▸ Exercise description:
Please repeat, from the entries that follow, the lines from the one containing "180 mm. Female patient." through the one containing "Annotated regions visible in this slice (semi-automatically" exactly, adding nothing.

▸ Source material:
•••

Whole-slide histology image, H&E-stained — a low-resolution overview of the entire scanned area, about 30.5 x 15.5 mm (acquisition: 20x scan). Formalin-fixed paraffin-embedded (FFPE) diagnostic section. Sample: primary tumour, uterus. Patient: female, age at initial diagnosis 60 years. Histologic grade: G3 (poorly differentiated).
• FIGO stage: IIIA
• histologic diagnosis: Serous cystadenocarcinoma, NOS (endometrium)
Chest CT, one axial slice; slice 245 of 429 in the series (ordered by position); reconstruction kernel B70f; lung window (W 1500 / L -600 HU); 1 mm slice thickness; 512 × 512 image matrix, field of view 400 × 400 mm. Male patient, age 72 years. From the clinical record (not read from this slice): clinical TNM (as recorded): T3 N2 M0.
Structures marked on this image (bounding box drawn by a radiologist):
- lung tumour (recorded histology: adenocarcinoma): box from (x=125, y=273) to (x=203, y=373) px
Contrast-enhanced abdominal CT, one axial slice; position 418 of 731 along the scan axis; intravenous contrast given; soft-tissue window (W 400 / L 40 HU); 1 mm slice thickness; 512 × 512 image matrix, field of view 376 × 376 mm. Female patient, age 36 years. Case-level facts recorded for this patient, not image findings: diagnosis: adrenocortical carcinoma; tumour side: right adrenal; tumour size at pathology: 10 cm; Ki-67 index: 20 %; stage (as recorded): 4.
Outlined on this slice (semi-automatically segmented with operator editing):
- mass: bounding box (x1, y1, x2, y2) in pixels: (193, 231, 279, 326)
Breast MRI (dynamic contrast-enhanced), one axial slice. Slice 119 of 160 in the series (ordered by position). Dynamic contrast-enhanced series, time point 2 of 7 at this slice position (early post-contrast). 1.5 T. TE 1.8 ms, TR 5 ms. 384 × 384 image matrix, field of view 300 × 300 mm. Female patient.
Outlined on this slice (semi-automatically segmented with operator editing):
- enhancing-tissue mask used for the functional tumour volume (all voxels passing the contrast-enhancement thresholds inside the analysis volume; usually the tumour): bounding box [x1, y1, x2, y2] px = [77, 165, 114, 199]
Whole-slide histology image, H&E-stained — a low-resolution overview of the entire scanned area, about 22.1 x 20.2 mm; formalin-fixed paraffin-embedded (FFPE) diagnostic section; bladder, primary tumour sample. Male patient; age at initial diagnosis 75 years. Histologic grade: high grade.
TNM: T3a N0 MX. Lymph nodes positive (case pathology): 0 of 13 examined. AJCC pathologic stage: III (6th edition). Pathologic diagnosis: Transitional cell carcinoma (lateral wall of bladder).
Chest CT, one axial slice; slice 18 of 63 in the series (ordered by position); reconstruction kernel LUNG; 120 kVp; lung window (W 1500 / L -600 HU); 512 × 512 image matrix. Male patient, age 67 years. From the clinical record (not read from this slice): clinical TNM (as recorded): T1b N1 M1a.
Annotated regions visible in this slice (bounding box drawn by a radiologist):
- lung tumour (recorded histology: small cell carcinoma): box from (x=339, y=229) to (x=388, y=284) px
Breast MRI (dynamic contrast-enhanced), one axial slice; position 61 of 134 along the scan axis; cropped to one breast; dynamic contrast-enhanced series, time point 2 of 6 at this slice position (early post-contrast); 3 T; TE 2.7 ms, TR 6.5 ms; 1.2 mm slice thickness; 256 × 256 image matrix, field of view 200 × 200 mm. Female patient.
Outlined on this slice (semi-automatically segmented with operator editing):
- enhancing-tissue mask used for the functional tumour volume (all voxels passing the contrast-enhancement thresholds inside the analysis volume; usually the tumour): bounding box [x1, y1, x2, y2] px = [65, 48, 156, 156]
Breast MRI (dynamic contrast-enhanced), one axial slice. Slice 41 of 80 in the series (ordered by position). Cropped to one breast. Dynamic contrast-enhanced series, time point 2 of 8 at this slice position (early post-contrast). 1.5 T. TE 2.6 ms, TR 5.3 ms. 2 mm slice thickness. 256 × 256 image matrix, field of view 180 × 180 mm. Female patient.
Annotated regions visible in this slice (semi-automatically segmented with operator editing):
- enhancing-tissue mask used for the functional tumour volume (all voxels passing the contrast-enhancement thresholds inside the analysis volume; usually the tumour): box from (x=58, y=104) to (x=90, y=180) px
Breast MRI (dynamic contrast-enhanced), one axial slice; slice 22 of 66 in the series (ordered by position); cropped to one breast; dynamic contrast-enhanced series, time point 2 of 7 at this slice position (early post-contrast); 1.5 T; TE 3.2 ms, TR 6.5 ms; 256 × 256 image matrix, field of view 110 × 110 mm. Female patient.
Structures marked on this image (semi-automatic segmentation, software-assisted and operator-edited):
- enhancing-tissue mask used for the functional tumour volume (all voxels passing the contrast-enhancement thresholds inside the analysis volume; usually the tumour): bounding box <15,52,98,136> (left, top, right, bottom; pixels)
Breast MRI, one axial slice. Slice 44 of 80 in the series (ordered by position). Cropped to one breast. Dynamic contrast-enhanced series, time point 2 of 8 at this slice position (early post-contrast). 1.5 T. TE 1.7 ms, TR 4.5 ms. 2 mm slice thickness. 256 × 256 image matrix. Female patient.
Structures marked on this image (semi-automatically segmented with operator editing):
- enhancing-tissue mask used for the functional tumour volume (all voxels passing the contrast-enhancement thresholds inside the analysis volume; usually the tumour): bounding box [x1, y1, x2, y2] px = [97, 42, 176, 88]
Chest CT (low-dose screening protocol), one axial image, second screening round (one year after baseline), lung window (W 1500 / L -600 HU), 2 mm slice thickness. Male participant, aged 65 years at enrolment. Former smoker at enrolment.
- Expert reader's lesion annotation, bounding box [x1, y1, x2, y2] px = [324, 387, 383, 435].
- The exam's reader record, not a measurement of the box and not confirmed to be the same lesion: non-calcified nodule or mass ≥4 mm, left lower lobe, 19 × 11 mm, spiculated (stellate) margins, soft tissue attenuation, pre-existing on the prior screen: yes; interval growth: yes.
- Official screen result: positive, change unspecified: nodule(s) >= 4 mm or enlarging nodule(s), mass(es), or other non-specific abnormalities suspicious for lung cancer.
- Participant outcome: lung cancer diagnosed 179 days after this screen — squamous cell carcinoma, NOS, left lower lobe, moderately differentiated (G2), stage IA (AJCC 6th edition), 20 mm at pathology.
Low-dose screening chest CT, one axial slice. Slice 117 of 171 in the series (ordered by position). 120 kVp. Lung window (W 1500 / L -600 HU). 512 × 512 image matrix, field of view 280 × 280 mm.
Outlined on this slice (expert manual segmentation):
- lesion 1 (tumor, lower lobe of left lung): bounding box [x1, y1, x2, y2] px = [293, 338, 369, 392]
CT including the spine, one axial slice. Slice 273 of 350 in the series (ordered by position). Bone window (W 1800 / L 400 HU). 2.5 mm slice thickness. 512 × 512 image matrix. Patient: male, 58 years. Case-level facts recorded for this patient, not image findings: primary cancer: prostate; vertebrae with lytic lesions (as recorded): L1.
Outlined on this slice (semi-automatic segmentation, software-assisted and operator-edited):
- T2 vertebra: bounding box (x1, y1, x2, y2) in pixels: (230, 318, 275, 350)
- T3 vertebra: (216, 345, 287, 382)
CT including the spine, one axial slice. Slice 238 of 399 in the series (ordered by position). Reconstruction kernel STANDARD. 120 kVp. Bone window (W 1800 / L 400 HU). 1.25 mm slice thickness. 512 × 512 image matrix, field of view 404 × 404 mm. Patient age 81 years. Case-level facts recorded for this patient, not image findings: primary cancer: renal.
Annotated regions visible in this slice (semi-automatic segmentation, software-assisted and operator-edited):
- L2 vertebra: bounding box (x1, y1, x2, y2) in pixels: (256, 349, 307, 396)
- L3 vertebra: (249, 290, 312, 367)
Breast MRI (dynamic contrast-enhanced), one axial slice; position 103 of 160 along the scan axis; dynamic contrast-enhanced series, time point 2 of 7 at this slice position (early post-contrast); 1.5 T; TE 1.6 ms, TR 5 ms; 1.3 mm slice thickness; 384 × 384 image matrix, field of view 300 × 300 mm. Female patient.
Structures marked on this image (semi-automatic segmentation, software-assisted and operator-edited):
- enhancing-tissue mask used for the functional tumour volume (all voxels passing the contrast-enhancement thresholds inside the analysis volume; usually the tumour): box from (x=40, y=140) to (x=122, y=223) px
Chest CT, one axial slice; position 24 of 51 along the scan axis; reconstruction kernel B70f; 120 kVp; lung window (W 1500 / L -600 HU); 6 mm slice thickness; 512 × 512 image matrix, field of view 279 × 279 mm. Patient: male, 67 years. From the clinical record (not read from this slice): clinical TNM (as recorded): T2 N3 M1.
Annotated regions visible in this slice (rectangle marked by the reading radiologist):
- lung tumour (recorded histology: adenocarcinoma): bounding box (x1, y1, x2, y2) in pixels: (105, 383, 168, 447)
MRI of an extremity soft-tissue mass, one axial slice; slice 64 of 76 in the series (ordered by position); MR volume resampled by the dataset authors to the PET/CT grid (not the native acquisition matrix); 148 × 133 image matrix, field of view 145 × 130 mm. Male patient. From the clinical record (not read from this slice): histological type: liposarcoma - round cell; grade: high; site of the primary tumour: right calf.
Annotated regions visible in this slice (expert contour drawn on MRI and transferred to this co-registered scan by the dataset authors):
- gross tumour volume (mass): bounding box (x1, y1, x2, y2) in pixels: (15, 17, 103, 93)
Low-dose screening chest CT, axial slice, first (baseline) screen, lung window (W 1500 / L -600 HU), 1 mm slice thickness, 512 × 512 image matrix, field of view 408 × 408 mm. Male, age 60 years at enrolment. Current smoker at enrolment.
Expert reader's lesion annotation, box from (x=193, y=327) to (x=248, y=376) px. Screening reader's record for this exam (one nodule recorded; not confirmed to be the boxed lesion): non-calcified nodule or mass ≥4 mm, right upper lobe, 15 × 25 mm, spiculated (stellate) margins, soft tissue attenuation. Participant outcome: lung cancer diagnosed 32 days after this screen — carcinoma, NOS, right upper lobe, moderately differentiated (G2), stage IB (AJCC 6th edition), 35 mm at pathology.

•••

▸ Response to this task:
Breast MRI (dynamic contrast-enhanced), one axial slice. Slice 41 of 80 in the series (ordered by position). Cropped to one breast. Dynamic contrast-enhanced series, time point 2 of 8 at this slice position (early post-contrast). 1.5 T. TE 2.6 ms, TR 5.3 ms. 2 mm slice thickness. 256 × 256 image matrix, field of view 180 × 180 mm. Female patient.
Annotated regions visible in this slice (semi-automatically segmented with operator editing):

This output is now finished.